The conditions don't stack by accident.

They stack because the genetic architecture — the HLA haplotype, the immune hyperreactivity, the metabolic enzyme deficiency — was there from the beginning. The viruses found it. The diet triggered it. The decades of undiagnosed damage accumulated quietly until the battery couldn't compensate anymore and the whole system flagged at once.

Knowing that doesn't fix the battery. ME/CFS has no cure. The grain-free, fructose-free life is permanent maintenance, not a recovery arc. The 2,600-step ceiling is real. The crash days are real. The grief of losing the person you were before the October that everything changed is real, and it deserves to be named plainly instead of papered over with wellness language.

Name the grief honestly. Then hand them the wrench.

Because the fixable things are worth fixing. The parasitic draws on the broken battery — the celiac, the HFI, the unmanaged triglycerides, the metabolic upstream causes that sat in labs for years without anyone connecting them — those are fixable. Not cured. Fixed enough to change the math on what the battery has left.

That is what this library is. A mechanic's shop for broken-battery people who still want to get their hands dirty and build something that matters.

Every cross-condition note in this library connects back to this page. Every condition page was built because someone needed to know how the pieces fit. Now you have the map.

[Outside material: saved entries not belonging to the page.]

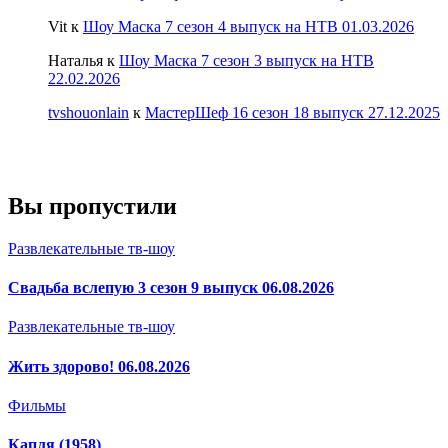
Vit
к
Шоу Маска 7 сезон 4 выпуск на НТВ 01.03.2026
Наталья
к
Шоу Маска 7 сезон 3 выпуск на НТВ
22.02.2026
tvshouonlain
к
МастерШеф 16 сезон 18 выпуск 27.12.2025
Вы пропустили
Развлекательные тв-шоу
Свадьба вслепую 3 сезон 9 выпуск 06.08.2026
Развлекательные тв-шоу
Жить здорово! 06.08.2026
Фильмы
Капля (1958)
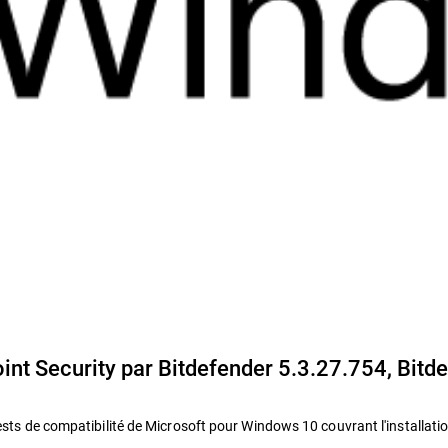
t Security par Bitdefender 5.3.27.754, Bitde
sts de compatibilité de Microsoft pour Windows 10 couvrant l'installation, 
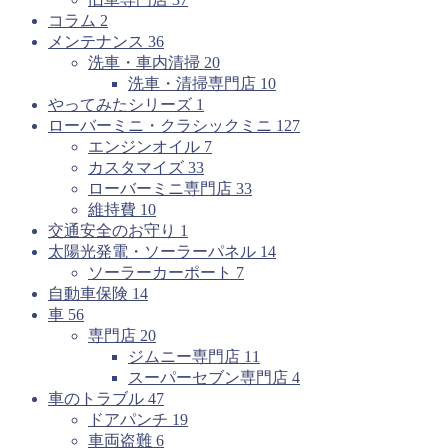
コラム
2
メンテナンス
36
洗車・車内清掃
20
洗車・清掃専門店
10
やってみたシリーズ
1
ローバーミニ・クラシックミニ
127
エンジンオイル
7
カスタマイズ
33
ローバーミニ専門店
33
維持費
10
交通安全のお守り
1
太陽光発電・ソーラーパネル
14
ソーラーカーポート
7
自動車保険
14
車
56
専門店
20
ジムニー専門店
11
スーパーセブン専門店
4
車のトラブル
47
ドアパンチ
19
車両盗難
6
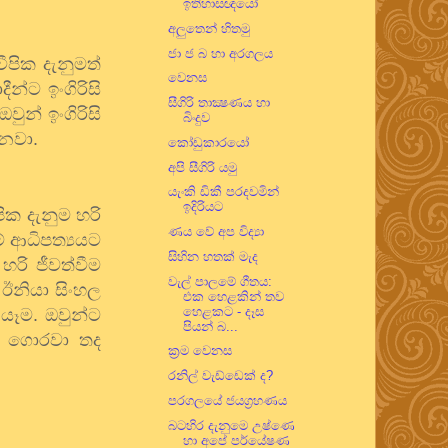
ඉතිහාසඥයෝ
අලුතෙන් හිතමු
ජා ජ බ හා අරගලය
වීපික
දැනුමත්
වෙනස
දීන්ට
ඉංගිරිසි
සීගිරි තාක්‍ෂණය හා
ඔවුන්
ඉංගිරිසි
බිංදුව
ිනවා
.
කෝඩුකාරයෝ
අපි සීගිරි යමු
යැංකි ඩිකී පරදවමින්
ඉදිරියට
පික
දැනුම
හරි
ණය වේ අප විද්‍යා
්
ආධිපත්‍යයට
සිහින හතක් මැද
හරි
ජීවත්වීම
වැල් පාලමේ ගීතය:
ඊනියා
සිංහල
එක හෙළකින් තව
හෙළකට - දෑස
යෑම
.
ඔවුන්ට
පියන් බ...
ගොරවා
තද
ක්‍රම වෙනස
රනිල් වැඩ්ඩෙක් ද?
පරගලයේ ජයග්‍රහණය
බටහිර දැනුමෙ උෂ්ණෙ
හා අපේ පර්යේෂණ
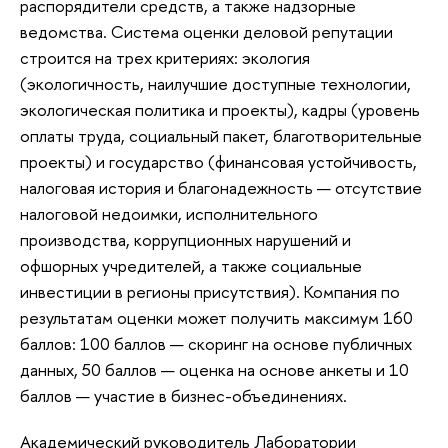
распорядители средств, а также надзорные
ведомства. Система оценки деловой репутации
строится на трех критериях: экология
(экологичность, наилучшие доступные технологии,
экологическая политика и проекты), кадры (уровень
оплаты труда, социальный пакет, благотворительные
проекты) и государство (финансовая устойчивость,
налоговая история и благонадежность — отсутствие
налоговой недоимки, исполнительного
производства, коррупционных нарушений и
офшорных учредителей, а также социальные
инвестиции в регионы присутствия). Компания по
результатам оценки может получить максимум 160
баллов: 100 баллов — скоринг на основе публичных
данных, 50 баллов — оценка на основе анкеты и 10
баллов — участие в бизнес-объединениях.
Академический руководитель Лаборатории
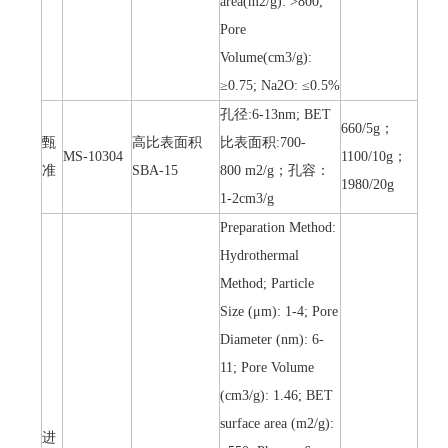
area(m2/g): >800;
Pore
Volume(cm3/g):
≥0.75; Na2O: ≤0.5%
孔径:6-13nm; BET
660/5g；
甄
高比表面积
比表面积:700-
MS-10304
1100/10g；
准
SBA-15
800 m2/g；孔容：
1980/20g
1-2cm3/g
Preparation Method:
Hydrothermal
Method; Particle
Size (μm): 1-4; Pore
Diameter (nm): 6-
11; Pore Volume
(cm3/g): 1.46; BET
surface area (m2/g):
进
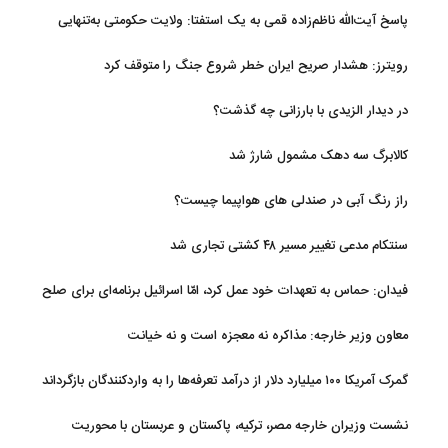
پاسخ آیت‌الله ناظم‌زاده قمی به یک استفتا: ولایت حکومتی به‌تنهایی
مجوز اخذ وجوهات شرعیه نیست
رویترز: هشدار صریح ایران خطر شروع جنگ را متوقف کرد
در دیدار الزیدی با بارزانی چه گذشت؟
کالابرگ سه دهک مشمول شارژ شد
راز رنگ آبی در صندلی های هواپیما چیست؟
سنتکام مدعی تغییر مسیر ۴۸ کشتی تجاری شد
فیدان: حماس به تعهدات خود عمل کرد، امّا اسرائیل برنامه‌ای برای صلح
ندارد
معاون وزیر خارجه: مذاکره نه معجزه است و نه خیانت
گمرک آمریکا ۱۰۰ میلیارد دلار از درآمد تعرفه‌ها را به واردکنندگان بازگرداند
نشست وزیران خارجه مصر، ترکیه، پاکستان و عربستان با محوریت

I'm not a doctor. I'm not telling you to change your medication. I'm one disabled guy in Fremont, Nebraska who took his first steps dancing and is still dancing — slower now, from a stool some days, but still.

The dance isn't over. It's just different.

I'm not a doctor. I'm not telling you to change your medication. Everything on this page is personal testimony and documented research from PubMed, NIH, and peer-reviewed sources. Sources available on request. When in doubt, bring the research to a physician who will read it.